• Your goal
From the data below, please reproduce exactly everything from the line that contains "- **SAP BW otevřené" down to the line that contains "发表于 2022-8-31 11:15", with both ends included.

• Available records

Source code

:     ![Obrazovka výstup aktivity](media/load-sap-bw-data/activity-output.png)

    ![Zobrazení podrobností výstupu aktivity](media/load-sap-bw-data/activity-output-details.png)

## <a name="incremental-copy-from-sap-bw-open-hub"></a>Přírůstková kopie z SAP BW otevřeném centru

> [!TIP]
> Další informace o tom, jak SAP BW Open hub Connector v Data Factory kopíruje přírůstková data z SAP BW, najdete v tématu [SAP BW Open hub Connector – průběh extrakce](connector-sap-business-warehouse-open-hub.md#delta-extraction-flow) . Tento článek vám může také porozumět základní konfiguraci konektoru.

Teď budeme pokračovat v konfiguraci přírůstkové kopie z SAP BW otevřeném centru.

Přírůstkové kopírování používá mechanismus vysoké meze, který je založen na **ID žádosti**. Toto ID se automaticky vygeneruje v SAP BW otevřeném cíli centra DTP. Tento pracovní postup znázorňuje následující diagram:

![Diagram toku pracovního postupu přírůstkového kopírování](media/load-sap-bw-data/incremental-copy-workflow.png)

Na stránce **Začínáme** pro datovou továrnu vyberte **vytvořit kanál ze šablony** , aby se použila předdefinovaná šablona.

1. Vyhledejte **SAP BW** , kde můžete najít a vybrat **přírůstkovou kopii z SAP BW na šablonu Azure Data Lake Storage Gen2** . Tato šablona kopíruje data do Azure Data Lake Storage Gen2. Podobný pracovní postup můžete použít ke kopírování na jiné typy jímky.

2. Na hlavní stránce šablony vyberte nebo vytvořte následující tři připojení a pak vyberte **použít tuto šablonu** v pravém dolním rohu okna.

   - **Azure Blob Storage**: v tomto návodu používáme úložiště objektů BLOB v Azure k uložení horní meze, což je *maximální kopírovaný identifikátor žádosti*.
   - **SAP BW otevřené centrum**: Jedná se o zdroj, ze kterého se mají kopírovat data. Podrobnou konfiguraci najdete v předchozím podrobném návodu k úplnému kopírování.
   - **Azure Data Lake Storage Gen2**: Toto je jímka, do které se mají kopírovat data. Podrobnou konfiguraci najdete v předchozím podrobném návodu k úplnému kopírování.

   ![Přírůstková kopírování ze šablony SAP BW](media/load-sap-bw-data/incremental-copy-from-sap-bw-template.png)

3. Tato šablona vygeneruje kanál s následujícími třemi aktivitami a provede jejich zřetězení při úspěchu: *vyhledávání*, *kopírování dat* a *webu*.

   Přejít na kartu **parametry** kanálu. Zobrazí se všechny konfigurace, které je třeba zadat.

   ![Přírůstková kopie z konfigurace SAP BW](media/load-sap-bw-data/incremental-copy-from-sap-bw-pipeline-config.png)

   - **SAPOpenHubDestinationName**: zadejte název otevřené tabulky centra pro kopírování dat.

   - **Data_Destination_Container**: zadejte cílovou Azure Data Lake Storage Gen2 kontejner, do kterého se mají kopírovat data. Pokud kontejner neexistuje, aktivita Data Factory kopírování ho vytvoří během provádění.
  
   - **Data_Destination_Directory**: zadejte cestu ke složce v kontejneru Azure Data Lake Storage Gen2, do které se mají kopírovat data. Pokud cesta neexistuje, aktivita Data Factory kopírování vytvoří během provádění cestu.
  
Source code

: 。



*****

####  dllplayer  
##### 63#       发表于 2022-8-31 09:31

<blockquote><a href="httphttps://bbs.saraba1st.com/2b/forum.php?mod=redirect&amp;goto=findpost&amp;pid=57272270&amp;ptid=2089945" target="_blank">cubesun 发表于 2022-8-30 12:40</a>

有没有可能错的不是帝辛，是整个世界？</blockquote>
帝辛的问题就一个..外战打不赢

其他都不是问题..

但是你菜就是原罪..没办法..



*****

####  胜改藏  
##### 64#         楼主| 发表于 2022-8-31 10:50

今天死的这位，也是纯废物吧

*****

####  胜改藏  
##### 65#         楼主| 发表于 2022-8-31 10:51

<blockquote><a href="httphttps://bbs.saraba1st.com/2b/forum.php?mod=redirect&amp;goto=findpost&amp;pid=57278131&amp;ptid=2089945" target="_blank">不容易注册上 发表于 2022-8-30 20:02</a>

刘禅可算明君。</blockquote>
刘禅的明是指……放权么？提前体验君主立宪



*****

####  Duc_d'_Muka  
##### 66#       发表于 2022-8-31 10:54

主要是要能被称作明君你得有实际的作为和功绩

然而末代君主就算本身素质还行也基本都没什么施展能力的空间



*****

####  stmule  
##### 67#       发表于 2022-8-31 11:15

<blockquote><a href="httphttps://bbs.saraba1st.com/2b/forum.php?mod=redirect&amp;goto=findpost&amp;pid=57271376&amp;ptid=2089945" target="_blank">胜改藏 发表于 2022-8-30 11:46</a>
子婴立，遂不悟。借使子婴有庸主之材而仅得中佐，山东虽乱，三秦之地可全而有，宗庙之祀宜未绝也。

• Exercise solution
   - **SAP BW otevřené centrum**: Jedná se o zdroj, ze kterého se mají kopírovat data. Podrobnou konfiguraci najdete v předchozím podrobném návodu k úplnému kopírování.
   - **Azure Data Lake Storage Gen2**: Toto je jímka, do které se mají kopírovat data. Podrobnou konfiguraci najdete v předchozím podrobném návodu k úplnému kopírování.

   ![Přírůstková kopírování ze šablony SAP BW](media/load-sap-bw-data/incremental-copy-from-sap-bw-template.png)

3. Tato šablona vygeneruje kanál s následujícími třemi aktivitami a provede jejich zřetězení při úspěchu: *vyhledávání*, *kopírování dat* a *webu*.

   Přejít na kartu **parametry** kanálu. Zobrazí se všechny konfigurace, které je třeba zadat.

   ![Přírůstková kopie z konfigurace SAP BW](media/load-sap-bw-data/incremental-copy-from-sap-bw-pipeline-config.png)

   - **SAPOpenHubDestinationName**: zadejte název otevřené tabulky centra pro kopírování dat.

   - **Data_Destination_Container**: zadejte cílovou Azure Data Lake Storage Gen2 kontejner, do kterého se mají kopírovat data. Pokud kontejner neexistuje, aktivita Data Factory kopírování ho vytvoří během provádění.
  
   - **Data_Destination_Directory**: zadejte cestu ke složce v kontejneru Azure Data Lake Storage Gen2, do které se mají kopírovat data. Pokud cesta neexistuje, aktivita Data Factory kopírování vytvoří během provádění cestu.
  
Source code

: 。



*****

####  dllplayer  
##### 63#       发表于 2022-8-31 09:31

<blockquote><a href="httphttps://bbs.saraba1st.com/2b/forum.php?mod=redirect&amp;goto=findpost&amp;pid=57272270&amp;ptid=2089945" target="_blank">cubesun 发表于 2022-8-30 12:40</a>

有没有可能错的不是帝辛，是整个世界？</blockquote>
帝辛的问题就一个..外战打不赢

其他都不是问题..

但是你菜就是原罪..没办法..



*****

####  胜改藏  
##### 64#         楼主| 发表于 2022-8-31 10:50

今天死的这位，也是纯废物吧

*****

####  胜改藏  
##### 65#         楼主| 发表于 2022-8-31 10:51

<blockquote><a href="httphttps://bbs.saraba1st.com/2b/forum.php?mod=redirect&amp;goto=findpost&amp;pid=57278131&amp;ptid=2089945" target="_blank">不容易注册上 发表于 2022-8-30 20:02</a>

刘禅可算明君。</blockquote>
刘禅的明是指……放权么？提前体验君主立宪



*****

####  Duc_d'_Muka  
##### 66#       发表于 2022-8-31 10:54

主要是要能被称作明君你得有实际的作为和功绩

然而末代君主就算本身素质还行也基本都没什么施展能力的空间



*****

####  stmule  
##### 67#       发表于 2022-8-31 11:15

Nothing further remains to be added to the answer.